** Work request **
Give back every record verbatim, but not the pictures.
*** Opening of Excerpted data ***
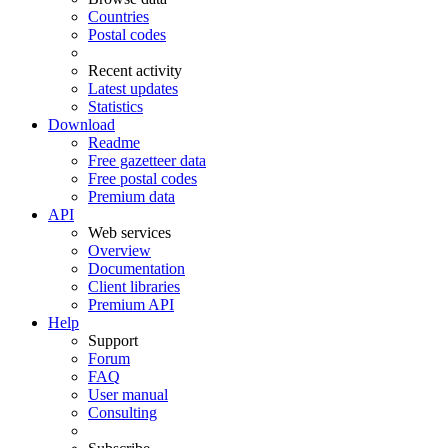
Countries
Postal codes
Recent activity
Latest updates
Statistics
Download
Readme
Free gazetteer data
Free postal codes
Premium data
API
Web services
Overview
Documentation
Client libraries
Premium API
Help
Support
Forum
FAQ
User manual
Consulting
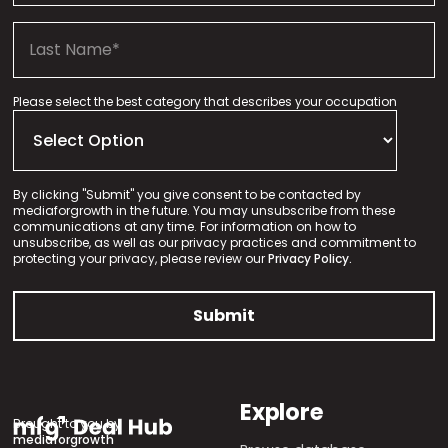
Please select the best category that describes your occupation
By clicking "Submit" you give consent to be contacted by
mediaforgrowth in the future. You may unsubscribe from these
communications at any time. For information on how to
unsubscribe, as well as our privacy practices and commitment to
protecting your privacy, please review our
Privacy Policy.
Explore
Brought to you by
mediaforgrowth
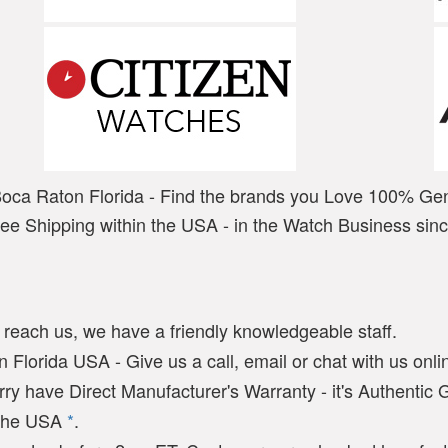
Boca Raton Florida - Find the brands you Love 100% Ge
ree Shipping within the USA - in the Watch Business sin
y reach us, we have a friendly knowledgeable staff.
 Florida USA - Give us a call, email or chat with us onlin
arry have Direct Manufacturer's Warranty - it's Authentic
n the USA
*
.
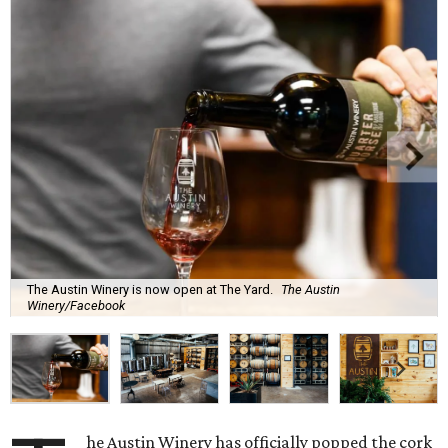
The Austin Winery is now open at The Yard.
The Austin
Winery/Facebook
he Austin Winery has officially popped the cork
*** Close of Excerpted data ***
** Output for this exercise **
Countries
Postal codes
Recent activity
Latest updates
Statistics
Download
Readme
Free gazetteer data
Free postal codes
Premium data
API
Web services
Overview
Documentation
Client libraries
Premium API
Help
Support
Forum
FAQ
User manual
Consulting
Please select the best category that describes your occupation
By clicking "Submit" you give consent to be contacted by
mediaforgrowth in the future. You may unsubscribe from these
communications at any time. For information on how to
unsubscribe, as well as our privacy practices and commitment to
protecting your privacy, please review our
Privacy Policy.
Explore
Brought to you by
mediaforgrowth
Boca Raton Florida - Find the brands you Love 100% Ge
ree Shipping within the USA - in the Watch Business sin
y reach us, we have a friendly knowledgeable staff.
 Florida USA - Give us a call, email or chat with us onlin
arry have Direct Manufacturer's Warranty - it's Authentic
n the USA
*
.
The Austin Winery is now open at The Yard.
The Austin
Winery/Facebook
he Austin Winery has officially popped the cork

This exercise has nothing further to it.